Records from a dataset
☆ ☆ ☆
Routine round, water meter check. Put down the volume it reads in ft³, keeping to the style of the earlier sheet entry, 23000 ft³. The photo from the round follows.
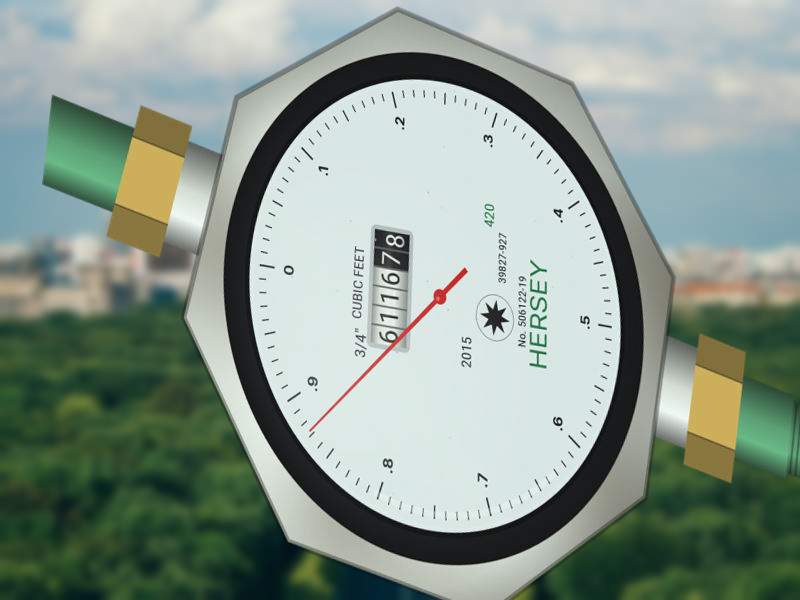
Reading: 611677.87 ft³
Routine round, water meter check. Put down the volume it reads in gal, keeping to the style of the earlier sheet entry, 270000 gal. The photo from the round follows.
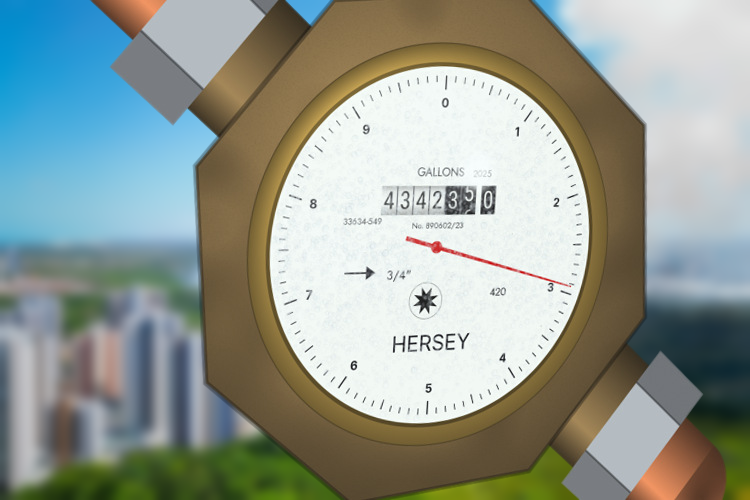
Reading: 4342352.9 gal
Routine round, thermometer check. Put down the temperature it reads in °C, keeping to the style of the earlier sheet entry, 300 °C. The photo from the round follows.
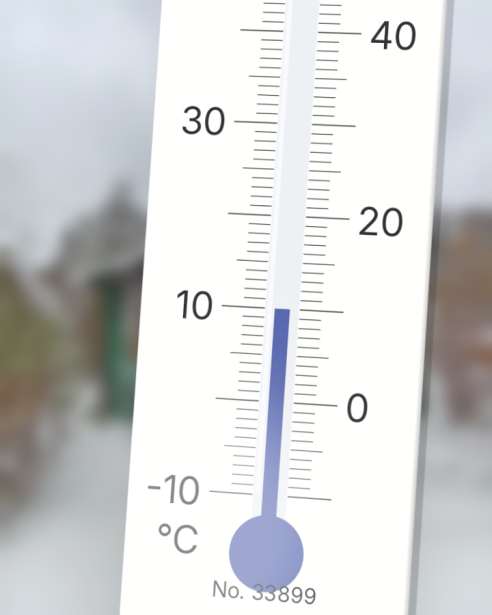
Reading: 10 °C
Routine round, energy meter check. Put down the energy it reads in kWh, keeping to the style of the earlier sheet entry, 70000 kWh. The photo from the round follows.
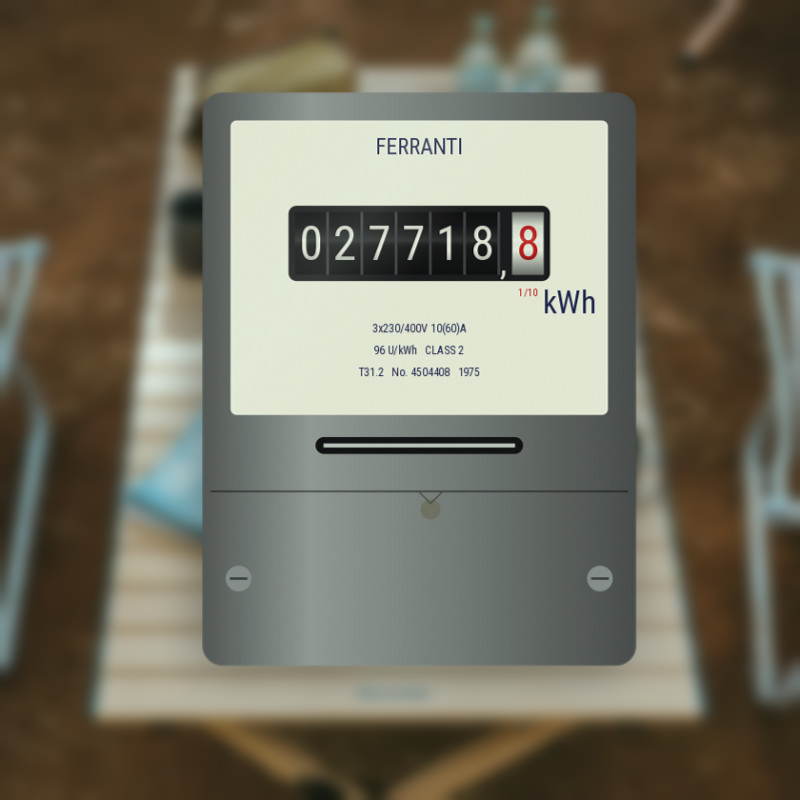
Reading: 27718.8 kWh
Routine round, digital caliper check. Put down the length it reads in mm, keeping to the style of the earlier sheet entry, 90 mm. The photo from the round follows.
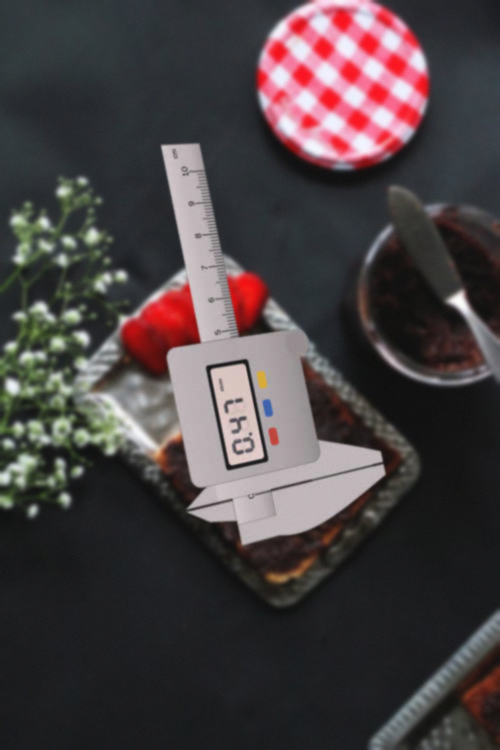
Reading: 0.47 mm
☆ ☆ ☆
ACTION ITEM |
Report how many lines of the items above contain the word "Reading". Give only the number.

ANSWER BOX |
5